» **Exercise tasks**
1 > Answer these questions from the article on Himalayan river sedimentation, each on its own line:
(a) Which instrument acquired the image of the Ganges River delta and the Bay of Bengal?
(b) About how long ago did the Indian landmass start to collide with the Asian landmass?
(c) What happened to the rivers' gradients once they reached the plains?
2 > Summarize the article on Himalayan river sedimentation in two sentences.
3 > Write the next part of the article on Himalayan river sedimentation, picking up after its last sentence.

» **Excerpt**
Tuesday, August 4, 2009

Sedimentation by Himalayan Rivers may cause Earthquakes and Land subsidence in Eastern India.

It's not a question of whether the big one is coming, only of when.
by.
Dr. Nitish Priyadarshi
Image of the Ganges River delta and the Bay of Bengal acquired by the Moderate Resolution Imaging Spectroradiometer (MODIS). This image shows the massive amount of sediments delivered to the Bay of Bengal by the Ganges River, sediments that are derived from erosion of the Himalayan mountain range to the north.
Sediments deposited in Bay of Bengal


Sediment loads in Kosi River in Bihar.

The Indian landmass, a floating continent started to collide with the Asian landmass some 20 million years ago (m y). After its separation from South Africa and Madagascar the floating continent must have been like a Noah’s Arc carrying all its fauna and flora on its body. The great collision between the two landmasses led to the formation of the youngest and tallest mountain ranges, the Himalayas.

Once the Himalayas started to rise a southward drainage developed. The Himalayas subsequently controlled the climate of the newly formed continent, and there started the season of monsoon as well. The river system thus developed because of rains and melting snow started to drain south into the fore-deep. The newly formed rivers were like sheets of water flowing towards the fore-deep carrying whatever came in their way. Once the rivers reached the plains their gradients became lesser, their hydraulics changed and they started to dump their load. During monsoons these rivers carried a sediment load which was many times more than their normal load. All the material they carried was dumped enroute their final destination, the Sea.

» **Supplied records**
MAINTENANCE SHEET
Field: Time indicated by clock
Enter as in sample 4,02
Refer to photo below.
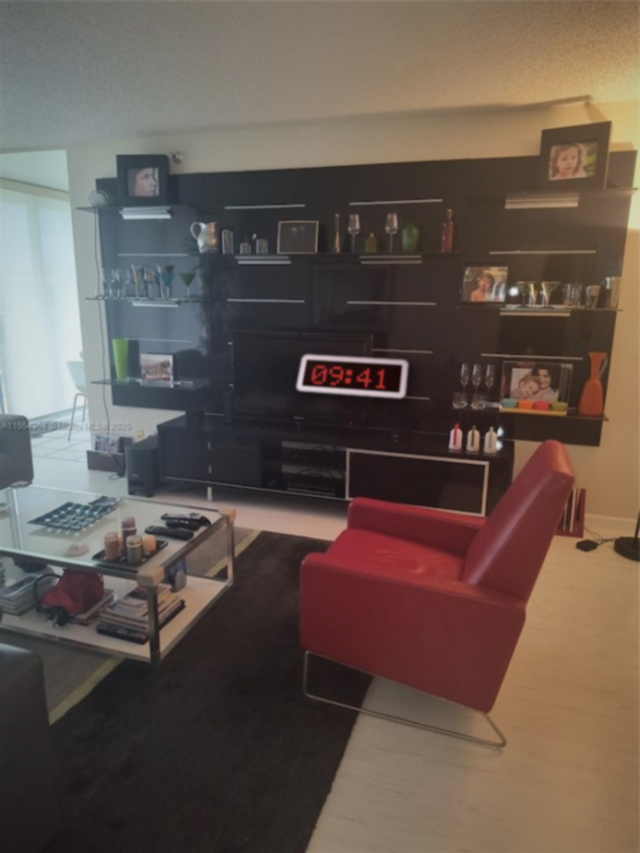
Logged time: 9,41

» **Responses in order**
1 >
(a) The Moderate Resolution Imaging Spectroradiometer (MODIS).
(b) Some 20 million years ago.
(c) Their gradients became lesser.

2 > The collision of the Indian landmass with the Asian landmass, which began some 20 million years ago, formed the Himalayas, and these mountains then controlled the climate of the new continent and started the monsoon season. Rivers fed by rain and melting snow drained south, and once they reached the plains their gradients lessened and they dumped their load, a load many times greater than normal during monsoons, on the way to the sea.

3 >
The sediments are carried from their point of origin to the local stream network commonly by mass weathering processes, typically soil creep, and eventually become part of the stream load. Very fine fragments move quickly along the network as suspended load, but the downstream progress of larger fragments is usually very slow. Thus, the weathering process does not end in the source area but continues to operate during the long process of stream transport.

Sedimentation rates generally cannot be expressed in absolute data because periods of rapid sedimentation alternate with periods of slower deposition, non-sedimentation, or erosion. Nevertheless, it is important to gain some understanding of the average values of net sedimentation in various depositional environments in order to better comprehend the geological and chemical processes that take place on the surface of the earth. An understanding of net sedimentation rates has become increasingly valuable with onset of intensive water pollution studies, because sedimentation is one of the most important processes in the removal of pollutants from natural waters.

Presently sedimentation loads are being considered as one of the possible cause of earthquakes. It works on the theory that deposition of sediments alters the loading of the earth’s crust and tectonic stresses in its interior. Such stresses could reactivate preexisting faults.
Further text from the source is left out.